Some critics may be frustrated that Buell does not wade fully into theoretical debates about the social construction of nature, the distinction between nature and culture, or the relative merits of anthropocentric vs. ecocentric ethical rubrics. In fact, he explicitly avoids such discussion, seeking instead to “get past the polarization” which such debates tend to generate [225]. This is, I think, a wise choice. Many a conversation about environmental literature, ethics, and politics has imploded on debates over how and whether to distinguish between nature and culture, the natural and the human. Thoughtful critics of the wilderness idea like William Cronon have argued that the very dichotomy built into the preservation of wilderness—civilization vs. nature—legitimizes anthropocentric assaults on nature by giving validity to such antagonistic pairs as people vs. nature or jobs vs. the environment. Not quite as thoughtful critics of Cronon have accused him of arguing that there is no difference between a beaver dam and Hoover Dam, while some treatises on the social construction of nature seem to suggest that there is no such thing as nature at all. To be sure, these debates are important but their tendency is to become ends in themselves. Buell acknowledges, sensibly, that the nature-culture distinction is “both a distorting and a necessary lens” through which to view the relationship between human beings and the physical environment, and then focuses his attention on what that lens reveals. [5]

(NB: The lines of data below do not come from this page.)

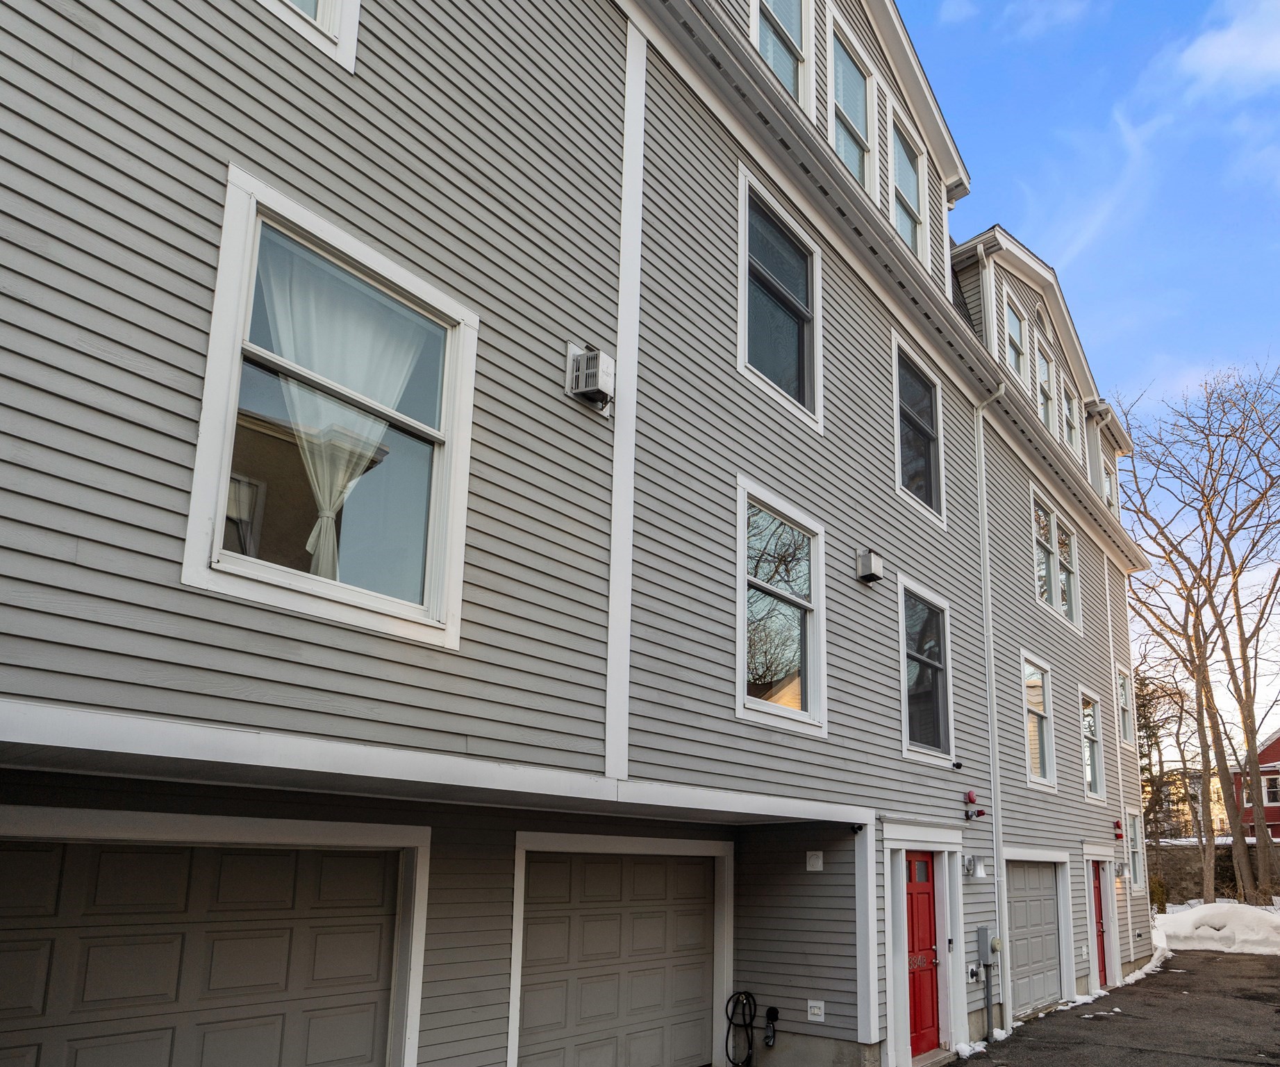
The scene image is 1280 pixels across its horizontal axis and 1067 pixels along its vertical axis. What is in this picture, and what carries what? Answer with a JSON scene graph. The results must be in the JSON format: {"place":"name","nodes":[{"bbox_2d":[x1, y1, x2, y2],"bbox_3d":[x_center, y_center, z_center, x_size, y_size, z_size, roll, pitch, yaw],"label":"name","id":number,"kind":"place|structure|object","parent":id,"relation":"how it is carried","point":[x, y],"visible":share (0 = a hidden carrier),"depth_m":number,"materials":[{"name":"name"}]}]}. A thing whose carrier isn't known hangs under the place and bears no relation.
{"place":"outdoors","nodes":[
{"label":"outdoors","id":0,"kind":"place"},
{"bbox_2d":[0,0,1163,1063],"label":"townhouse","id":1,"kind":"structure","parent":0,"point":[181,596],"materials":[{"name":"paint"}]},
{"bbox_2d":[0,832,396,1066],"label":"garage door","id":2,"kind":"structure","parent":1,"relation":"in","point":[223,857],"depth_m":4.06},
{"bbox_2d":[254,0,359,72],"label":"window","id":3,"kind":"structure","parent":1,"relation":"in","point":[327,6],"depth_m":4.14,"materials":[{"name":"white paint"}]},
{"bbox_2d":[184,168,477,650],"bbox_3d":[-1.974,-1.152,4.189,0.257,2.128,1.411,-8,-13,37],"label":"window","id":4,"kind":"structure","parent":1,"relation":"in","point":[217,538],"depth_m":4.16,"materials":[{"name":"white glass"}]},
{"bbox_2d":[259,240,424,590],"bbox_3d":[-2.030,-1.227,4.221,0.142,1.883,0.977,-8,-13,37],"label":"curtain","id":5,"kind":"object","parent":4,"relation":"hanging from","point":[324,505],"visible":0.47,"depth_m":4.21,"materials":[{"name":"white fabric"}]},
{"bbox_2d":[564,344,615,411],"bbox_3d":[-0.905,-1.911,5.379,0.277,0.372,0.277,-8,-13,37],"label":"wall vent","id":6,"kind":"object","parent":1,"relation":"attached to","point":[589,358],"visible":0.98,"depth_m":5.31,"materials":[{"name":"white metal"}]},
{"bbox_2d":[518,844,716,1066],"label":"garage door","id":7,"kind":"structure","parent":1,"relation":"in","point":[605,868],"depth_m":6.61,"materials":[{"name":"grey"}]},
{"bbox_2d":[723,989,758,1066],"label":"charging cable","id":8,"kind":"object","parent":1,"relation":"attached to","point":[744,993],"visible":0.98,"depth_m":7.67,"materials":[{"name":"black plastic"}]},
{"bbox_2d":[762,1004,779,1046],"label":"charger holder","id":9,"kind":"object","parent":1,"relation":"attached to","point":[769,1010],"visible":0.98,"depth_m":7.20,"materials":[{"name":"black plastic"}]},
{"bbox_2d":[736,161,820,432],"bbox_3d":[0.372,-3.359,7.587,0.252,2.141,1.475,-8,-13,37],"label":"window","id":10,"kind":"structure","parent":1,"relation":"in","point":[744,314],"depth_m":7.69,"materials":[{"name":"glass"}]},
{"bbox_2d":[749,0,810,110],"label":"window","id":11,"kind":"structure","parent":1,"relation":"in","point":[766,51],"depth_m":7.86,"materials":[{"name":"white"}]},
{"bbox_2d":[736,477,826,735],"bbox_3d":[0.398,-0.515,7.309,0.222,2.166,1.525,-8,-13,37],"label":"window","id":12,"kind":"structure","parent":1,"relation":"in","point":[741,627],"depth_m":7.42,"materials":[{"name":"white glass"}]},
{"bbox_2d":[804,850,824,871],"bbox_3d":[0.733,1.664,7.281,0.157,0.180,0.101,-8,-13,37],"label":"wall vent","id":13,"kind":"object","parent":1,"relation":"attached to","point":[814,868],"visible":0.97,"depth_m":7.26,"materials":[{"name":"white"}]},
{"bbox_2d":[806,998,825,1021],"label":"electrical outlet","id":14,"kind":"object","parent":1,"relation":"attached to","point":[814,1004],"visible":0.98,"depth_m":7.06,"materials":[{"name":"white plastic"}]},
{"bbox_2d":[828,15,875,199],"bbox_3d":[1.182,-5.707,8.700,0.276,2.010,1.097,-8,-13,37],"label":"window","id":15,"kind":"structure","parent":1,"relation":"in","point":[856,164],"depth_m":8.89,"materials":[{"name":"glass"}]},
{"bbox_2d":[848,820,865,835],"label":"security camera","id":16,"kind":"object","parent":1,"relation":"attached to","point":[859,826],"visible":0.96,"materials":[{"name":"black plastic"}]},
{"bbox_2d":[855,547,884,583],"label":"wall vent","id":17,"kind":"object","parent":1,"relation":"attached to","point":[873,563],"visible":0.97,"depth_m":8.34,"materials":[{"name":"white metal"}]},
{"bbox_2d":[889,110,928,263],"bbox_3d":[2.068,-5.579,9.810,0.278,1.964,1.111,-8,-13,37],"label":"window","id":18,"kind":"structure","parent":1,"relation":"in","point":[907,170],"depth_m":10.00,"materials":[{"name":"white glass"}]},
{"bbox_2d":[892,334,945,528],"bbox_3d":[2.126,-2.843,9.841,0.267,2.100,1.506,-8,-13,37],"label":"window","id":19,"kind":"structure","parent":1,"relation":"in","point":[932,480],"depth_m":10.00,"materials":[{"name":"glass"}]},
{"bbox_2d":[902,851,941,1055],"bbox_3d":[1.937,2.968,8.583,0.156,2.022,1.194,-8,-13,37],"label":"red door","id":20,"kind":"structure","parent":1,"relation":"in","point":[926,904],"depth_m":8.56,"materials":[{"name":"red paint"}]},
{"bbox_2d":[898,576,953,762],"bbox_3d":[2.145,-0.004,9.457,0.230,2.126,1.531,-8,-13,37],"label":"window","id":21,"kind":"structure","parent":1,"relation":"in","point":[904,641],"depth_m":9.65,"materials":[{"name":"glass"}]},
{"bbox_2d":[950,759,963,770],"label":"security camera","id":22,"kind":"object","parent":1,"relation":"attached to","point":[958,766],"visible":0.96,"depth_m":9.35,"materials":[{"name":"black plastic"}]},
{"bbox_2d":[962,854,983,877],"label":"wall lamp","id":23,"kind":"object","parent":1,"relation":"attached to","point":[969,862],"visible":0.97,"depth_m":9.20,"materials":[{"name":"silver metal"}]},
{"bbox_2d":[965,961,980,983],"bbox_3d":[2.660,3.302,9.067,0.096,0.215,0.209,-8,-13,37],"label":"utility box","id":24,"kind":"object","parent":1,"relation":"attached to","point":[971,979],"visible":0.97,"depth_m":9.03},
{"bbox_2d":[962,790,985,820],"bbox_3d":[2.739,1.509,9.329,0.224,0.328,0.241,-8,-13,37],"label":"alarm light","id":25,"kind":"object","parent":1,"relation":"attached to","point":[971,799],"visible":0.98,"depth_m":9.28,"materials":[{"name":"red"}]},
{"bbox_2d":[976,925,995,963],"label":"electric meter","id":26,"kind":"object","parent":1,"relation":"attached to","point":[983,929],"visible":0.97,"depth_m":9.31,"materials":[{"name":"grey metal"}]},
{"bbox_2d":[975,382,1011,1030],"bbox_3d":[3.301,0.135,10.386,0.456,8.275,0.383,-8,-13,37],"label":"downspout","id":27,"kind":"object","parent":1,"relation":"attached to","point":[985,533],"visible":0.89,"depth_m":10.41,"materials":[{"name":"white metal"}]},
{"bbox_2d":[1002,292,1029,382],"bbox_3d":[4.362,-4.839,12.726,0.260,1.797,1.203,-8,-13,37],"label":"window","id":28,"kind":"structure","parent":1,"relation":"in","point":[1011,317],"depth_m":12.91,"materials":[{"name":"white glass"}]},
{"bbox_2d":[1004,859,1061,1015],"bbox_3d":[4.065,3.645,11.226,0.138,2.073,2.517,-8,-13,37],"label":"garage door","id":29,"kind":"structure","parent":1,"relation":"in","point":[1019,907],"depth_m":11.17,"materials":[{"name":"metal"}]},
{"bbox_2d":[1020,651,1056,789],"bbox_3d":[4.428,0.710,12.120,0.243,2.102,1.537,-8,-13,37],"label":"window","id":30,"kind":"structure","parent":1,"relation":"in","point":[1033,710],"depth_m":12.43,"materials":[{"name":"white glass"}]},
{"bbox_2d":[1034,338,1056,434],"bbox_3d":[5.161,-4.566,13.681,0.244,1.969,1.177,-8,-13,37],"label":"window","id":31,"kind":"structure","parent":1,"relation":"in","point":[1044,386],"depth_m":13.90,"materials":[{"name":"white"}]},
{"bbox_2d":[1030,486,1079,626],"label":"window","id":32,"kind":"structure","parent":1,"relation":"in","point":[1044,517],"depth_m":13.34,"materials":[{"name":"white glass"}]},
{"bbox_2d":[1061,381,1079,452],"bbox_3d":[5.953,-4.439,14.598,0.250,1.622,0.988,-8,-13,37],"label":"window","id":33,"kind":"structure","parent":1,"relation":"in","point":[1070,428],"depth_m":14.82,"materials":[{"name":"white"}]},
{"bbox_2d":[1078,685,1105,799],"bbox_3d":[6.197,1.204,14.325,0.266,2.089,1.517,-8,-13,37],"label":"window","id":34,"kind":"structure","parent":1,"relation":"in","point":[1095,788],"depth_m":14.69,"materials":[{"name":"white glass"}]},
{"bbox_2d":[1091,858,1109,988],"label":"red door","id":35,"kind":"structure","parent":1,"relation":"in","point":[1103,968],"depth_m":13.31,"materials":[{"name":"red paint"}]},
{"bbox_2d":[1100,458,1115,510],"bbox_3d":[7.864,-3.675,17.316,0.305,1.701,1.005,-8,-13,37],"label":"window","id":36,"kind":"structure","parent":1,"relation":"in","point":[1106,489],"depth_m":17.54,"materials":[{"name":"white"}]},
{"bbox_2d":[1111,819,1123,839],"bbox_3d":[6.657,2.713,14.223,0.191,0.329,0.198,-8,-13,37],"label":"alarm light","id":37,"kind":"object","parent":1,"relation":"attached to","point":[1118,826],"visible":0.98,"depth_m":14.17,"materials":[{"name":"red"}]},
{"bbox_2d":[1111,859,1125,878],"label":"wall lamp","id":38,"kind":"object","parent":1,"relation":"attached to","point":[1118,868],"visible":0.97,"depth_m":14.03,"materials":[{"name":"silver metal"}]},
{"bbox_2d":[1114,664,1132,745],"bbox_3d":[8.166,0.672,17.379,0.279,1.871,1.259,-8,-13,37],"label":"window","id":39,"kind":"structure","parent":1,"relation":"in","point":[1124,708],"depth_m":17.69,"materials":[{"name":"white"}]},
{"bbox_2d":[1125,807,1145,891],"bbox_3d":[7.771,3.456,16.043,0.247,1.814,1.285,-8,-13,37],"label":"window","id":40,"kind":"structure","parent":1,"relation":"in","point":[1135,826],"depth_m":16.35,"materials":[{"name":"white glass"}]},
{"bbox_2d":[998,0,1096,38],"label":"cloud","id":41,"kind":"structure","parent":0,"point":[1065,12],"materials":[{"name":"white"}]},
{"bbox_2d":[892,946,1279,1066],"label":"driveway","id":42,"kind":"structure","parent":0,"point":[1177,1065],"materials":[{"name":"grey asphalt"}]},
{"bbox_2d":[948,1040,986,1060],"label":"snow patch","id":43,"kind":"object","parent":42,"relation":"on","point":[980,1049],"visible":0.65,"depth_m":8.53,"materials":[{"name":"white snow"}]},
{"bbox_2d":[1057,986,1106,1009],"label":"snow patch","id":44,"kind":"object","parent":42,"relation":"on","point":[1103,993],"visible":0.5,"depth_m":11.80,"materials":[{"name":"white snow"}]},
{"bbox_2d":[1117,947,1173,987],"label":"snow patch","id":45,"kind":"object","parent":42,"relation":"on","point":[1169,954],"visible":0.44,"depth_m":14.64,"materials":[{"name":"white snow"}]},
{"bbox_2d":[898,0,1279,764],"label":"sky","id":46,"kind":"structure","parent":0,"point":[1228,6],"materials":[{"name":"blue"}]},
{"bbox_2d":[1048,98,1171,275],"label":"cloud","id":47,"kind":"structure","parent":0,"point":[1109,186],"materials":[{"name":"white"}]},
{"bbox_2d":[1139,765,1229,839],"label":"distant building","id":48,"kind":"structure","parent":0,"point":[1216,785],"materials":[{"name":"beige"}]},
{"bbox_2d":[1144,836,1278,906],"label":"stone wall","id":49,"kind":"structure","parent":0,"point":[1194,874],"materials":[{"name":"grey stone"}]},
{"bbox_2d":[1171,0,1279,98],"label":"cloud","id":50,"kind":"structure","parent":0,"point":[1216,42],"materials":[{"name":"white"}]},
{"bbox_2d":[1232,725,1279,842],"label":"red house","id":51,"kind":"structure","parent":0,"point":[1278,741],"materials":[{"name":"red paint"}]},
{"bbox_2d":[1261,773,1279,803],"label":"window","id":52,"kind":"structure","parent":51,"relation":"in","point":[1269,783],"depth_m":35.60,"materials":[{"name":"white"}]},
{"label":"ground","id":53,"kind":"structure","parent":0},
{"bbox_2d":[1148,874,1168,913],"bbox_3d":[12.460,6.714,24.631,1.093,1.501,1.176,-8,-13,37],"label":"shrub","id":54,"kind":"object","parent":53,"relation":"on","point":[1162,890],"visible":0.44,"depth_m":24.37,"materials":[{"name":"green plant"}]},
{"bbox_2d":[1134,668,1192,842],"bbox_3d":[18.205,4.406,36.699,4.239,8.793,4.298,-8,-13,37],"label":"evergreen tree","id":55,"kind":"object","parent":53,"relation":"on","point":[1151,735],"visible":0.41,"depth_m":36.05,"materials":[{"name":"plant"}]},
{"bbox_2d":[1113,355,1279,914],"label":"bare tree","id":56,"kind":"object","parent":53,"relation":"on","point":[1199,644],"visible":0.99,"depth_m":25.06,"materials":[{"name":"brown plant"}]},
{"bbox_2d":[1152,900,1279,956],"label":"snow bank","id":57,"kind":"structure","parent":53,"relation":"on","point":[1199,910],"depth_m":18.18,"materials":[{"name":"white snow"}]}
]}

In the end, Buell makes a compelling case for the relevance of an expanded field of ecocriticism. Those readers who treat themselves to both the text and the notes will find a rich source of ideas for course reading lists, seminar papers, and dissertations. Most impressive is the masterful way in which Buell synthesizes the work that has been done by scholars in history, literature, geography and urban studies toward this reorientation of ecocriticism, rooting his own observations in a full and informative consideration of the field’s growth and evolution. It would, perhaps, not be an exaggeration to say that Buell presents the discourse of the environmental imagination—the variety of cultural representations of the environment, and of human beings in their relationship to that environment—as the Ur-text of humanistic study. Of course, those are my words, not his. But once we can see the city as an environment to be inhabited, rather than a deviation from nature, then ecocriticism has moved well beyond the limitations implied in the term “nature writing.”  Buell’s Writing for an Endangered World does not suggest that literature will save the world. It does suggest that literature can change the way we think about and act toward the world we inhabit, and that may be the best hope we have.